Justin Dargin Explaining GCC Carbon Trading Initiatives
If GCC carbon trading initiatives relied on each country unilaterally initiating a domestic carbon trading platform, each Gulf country would likely be guided by its own national interests, fearful that if one implements binding carbon limits, carbon-intensive industries would flee to another Gulf jurisdiction with less strict regulations.
In forging an optimal carbon abatement program, Gulf regulators should use as a template the
North American and EU experiences with market-based mechanisms that control environmental externalities. There is no need to reinvent the wheel. With a nuanced understanding of the special characteristics of the Gulf, GCC regulators will be able to create a carbon trading platform that would take into account the region’s myriad fossil fuel projects and leverage the Gulf’s massive liquidity to ensure that economic growth would not be handicapped.

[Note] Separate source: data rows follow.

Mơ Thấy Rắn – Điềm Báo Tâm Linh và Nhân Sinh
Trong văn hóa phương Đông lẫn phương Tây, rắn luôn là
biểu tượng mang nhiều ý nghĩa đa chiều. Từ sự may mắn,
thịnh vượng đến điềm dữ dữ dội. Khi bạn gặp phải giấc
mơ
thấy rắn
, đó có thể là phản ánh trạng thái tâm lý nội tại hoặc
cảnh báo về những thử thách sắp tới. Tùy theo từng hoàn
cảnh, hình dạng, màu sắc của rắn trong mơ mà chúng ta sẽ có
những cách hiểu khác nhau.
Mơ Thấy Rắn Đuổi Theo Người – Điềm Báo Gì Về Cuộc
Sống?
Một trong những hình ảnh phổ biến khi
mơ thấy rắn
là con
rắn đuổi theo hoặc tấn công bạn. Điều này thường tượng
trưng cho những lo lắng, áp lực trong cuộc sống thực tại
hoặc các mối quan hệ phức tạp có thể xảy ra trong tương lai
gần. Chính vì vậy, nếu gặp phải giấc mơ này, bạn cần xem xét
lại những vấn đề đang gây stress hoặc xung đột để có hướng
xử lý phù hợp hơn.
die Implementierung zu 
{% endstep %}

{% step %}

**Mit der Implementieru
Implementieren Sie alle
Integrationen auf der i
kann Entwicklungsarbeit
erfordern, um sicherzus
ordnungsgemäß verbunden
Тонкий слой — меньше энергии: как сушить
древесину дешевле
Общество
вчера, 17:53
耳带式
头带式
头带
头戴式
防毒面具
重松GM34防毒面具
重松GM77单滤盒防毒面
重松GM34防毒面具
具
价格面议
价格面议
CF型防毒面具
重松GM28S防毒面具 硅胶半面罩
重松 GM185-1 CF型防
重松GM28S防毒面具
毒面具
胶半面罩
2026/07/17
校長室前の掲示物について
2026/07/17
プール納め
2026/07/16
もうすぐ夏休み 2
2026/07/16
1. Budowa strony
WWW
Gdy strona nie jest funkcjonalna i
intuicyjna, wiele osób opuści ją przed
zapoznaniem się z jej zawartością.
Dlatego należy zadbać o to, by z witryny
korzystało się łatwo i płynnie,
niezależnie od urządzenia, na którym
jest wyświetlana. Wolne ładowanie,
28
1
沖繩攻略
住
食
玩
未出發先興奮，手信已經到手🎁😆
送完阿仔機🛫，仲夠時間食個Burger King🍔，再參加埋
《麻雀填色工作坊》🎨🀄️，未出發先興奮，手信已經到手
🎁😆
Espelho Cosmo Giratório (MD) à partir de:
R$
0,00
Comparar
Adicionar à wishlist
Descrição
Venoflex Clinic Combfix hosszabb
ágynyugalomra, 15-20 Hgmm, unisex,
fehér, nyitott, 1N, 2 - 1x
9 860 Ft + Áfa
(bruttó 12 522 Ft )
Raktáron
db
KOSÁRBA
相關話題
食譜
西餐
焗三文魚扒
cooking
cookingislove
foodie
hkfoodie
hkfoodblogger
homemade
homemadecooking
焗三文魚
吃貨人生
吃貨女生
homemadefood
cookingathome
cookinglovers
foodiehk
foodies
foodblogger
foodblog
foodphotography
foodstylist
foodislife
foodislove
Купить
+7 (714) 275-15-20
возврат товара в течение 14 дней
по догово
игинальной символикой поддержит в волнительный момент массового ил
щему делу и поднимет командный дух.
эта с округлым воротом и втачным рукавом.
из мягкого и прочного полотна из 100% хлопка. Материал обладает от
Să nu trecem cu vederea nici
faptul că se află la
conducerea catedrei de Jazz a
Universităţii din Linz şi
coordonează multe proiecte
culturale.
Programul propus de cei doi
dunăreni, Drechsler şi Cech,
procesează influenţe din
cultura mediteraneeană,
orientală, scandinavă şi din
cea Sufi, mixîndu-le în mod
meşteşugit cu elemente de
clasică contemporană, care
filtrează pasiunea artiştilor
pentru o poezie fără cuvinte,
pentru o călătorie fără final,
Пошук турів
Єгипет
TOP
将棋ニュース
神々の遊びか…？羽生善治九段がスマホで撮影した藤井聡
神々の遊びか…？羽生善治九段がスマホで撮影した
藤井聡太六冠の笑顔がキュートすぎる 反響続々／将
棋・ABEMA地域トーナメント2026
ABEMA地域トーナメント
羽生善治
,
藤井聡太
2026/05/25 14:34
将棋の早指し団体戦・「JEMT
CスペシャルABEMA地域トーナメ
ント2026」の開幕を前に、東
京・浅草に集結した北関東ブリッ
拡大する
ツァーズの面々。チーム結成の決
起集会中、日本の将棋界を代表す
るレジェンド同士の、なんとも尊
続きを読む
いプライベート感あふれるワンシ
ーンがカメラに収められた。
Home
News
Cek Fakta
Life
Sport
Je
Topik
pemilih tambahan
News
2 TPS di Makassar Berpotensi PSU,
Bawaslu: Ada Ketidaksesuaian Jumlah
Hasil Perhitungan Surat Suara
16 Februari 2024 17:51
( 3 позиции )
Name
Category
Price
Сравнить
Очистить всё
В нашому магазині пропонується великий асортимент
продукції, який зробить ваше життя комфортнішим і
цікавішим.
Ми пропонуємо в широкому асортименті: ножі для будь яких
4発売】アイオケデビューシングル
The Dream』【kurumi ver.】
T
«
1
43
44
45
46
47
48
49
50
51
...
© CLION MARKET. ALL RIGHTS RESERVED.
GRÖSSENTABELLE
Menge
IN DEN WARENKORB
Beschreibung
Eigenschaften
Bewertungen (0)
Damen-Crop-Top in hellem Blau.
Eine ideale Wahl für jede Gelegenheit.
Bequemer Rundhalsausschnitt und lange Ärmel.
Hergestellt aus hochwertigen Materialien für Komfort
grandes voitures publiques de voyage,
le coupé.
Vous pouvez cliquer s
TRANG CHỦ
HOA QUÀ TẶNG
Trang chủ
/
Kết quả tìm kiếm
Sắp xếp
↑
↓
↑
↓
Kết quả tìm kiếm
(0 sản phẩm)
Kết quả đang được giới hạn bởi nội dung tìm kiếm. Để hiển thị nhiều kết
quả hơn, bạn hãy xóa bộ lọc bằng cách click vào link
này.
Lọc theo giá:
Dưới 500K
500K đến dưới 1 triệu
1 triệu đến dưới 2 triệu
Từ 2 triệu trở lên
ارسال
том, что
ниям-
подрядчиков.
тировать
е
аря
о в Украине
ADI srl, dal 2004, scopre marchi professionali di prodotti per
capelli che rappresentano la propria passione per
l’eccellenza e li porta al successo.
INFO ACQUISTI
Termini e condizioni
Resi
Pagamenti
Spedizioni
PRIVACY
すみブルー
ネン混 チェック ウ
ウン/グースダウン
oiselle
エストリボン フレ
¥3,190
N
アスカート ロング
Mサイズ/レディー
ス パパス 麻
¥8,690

This paper will examine the parameters that a hypothetical Gulf-wide carbon trading platform should optimally assume. In spite of the discouraging results at Copenhagen, many industrialized countries have made substantial inroads towards the establishment of national carbon abatement programs. It is generally presumed that the next decade will witness some manner of global carbon accord.
This paper, which argues the necessity of a Gulf carbon emissions trading platform, seeks to fill the dearth of literature relative to that region’s climate change mitigation strategies.
Section Two of the paper supplies background information on the efforts of the respective Gulf countries to establish their national carbon trading platforms, and describes carbon abatement projects that developed from 2007-2009.
Section Three discusses the elements essential to the creation of any Gulf-wide carbon trading platform. It also develops a methodical overview of a number of carbon trading schemes that could be implemented, and analyzes their respective advantages and disadvantages in the context of the Gulf.
Section Four discusses, in depth, the applicable lessons from the world’s first carbon trading platform, the European Union Greenhouse Gas Emissions Trading System (EU ETS), contextualizes them to the Gulf, and posits lessons for Gulf regulators as they begin to craft their own platform.
Section Five considers the importance of establishing a comprehensive monitoring, evaluation, reporting and verification (MERV) framework for the ultimate success of a carbon emissions trading platform. The section also posits that the best model for the Gulf would be a staged introduction, supported by a strong legal structure. Section Five also cautions about possible red flags for which Gulf regulators should remain vigilant.
Section Six concludes by incorporating the major points of the previous sections, and argues why a carbon trading emissions platform is a carbon abatement mechanism for the Gulf whose time has come.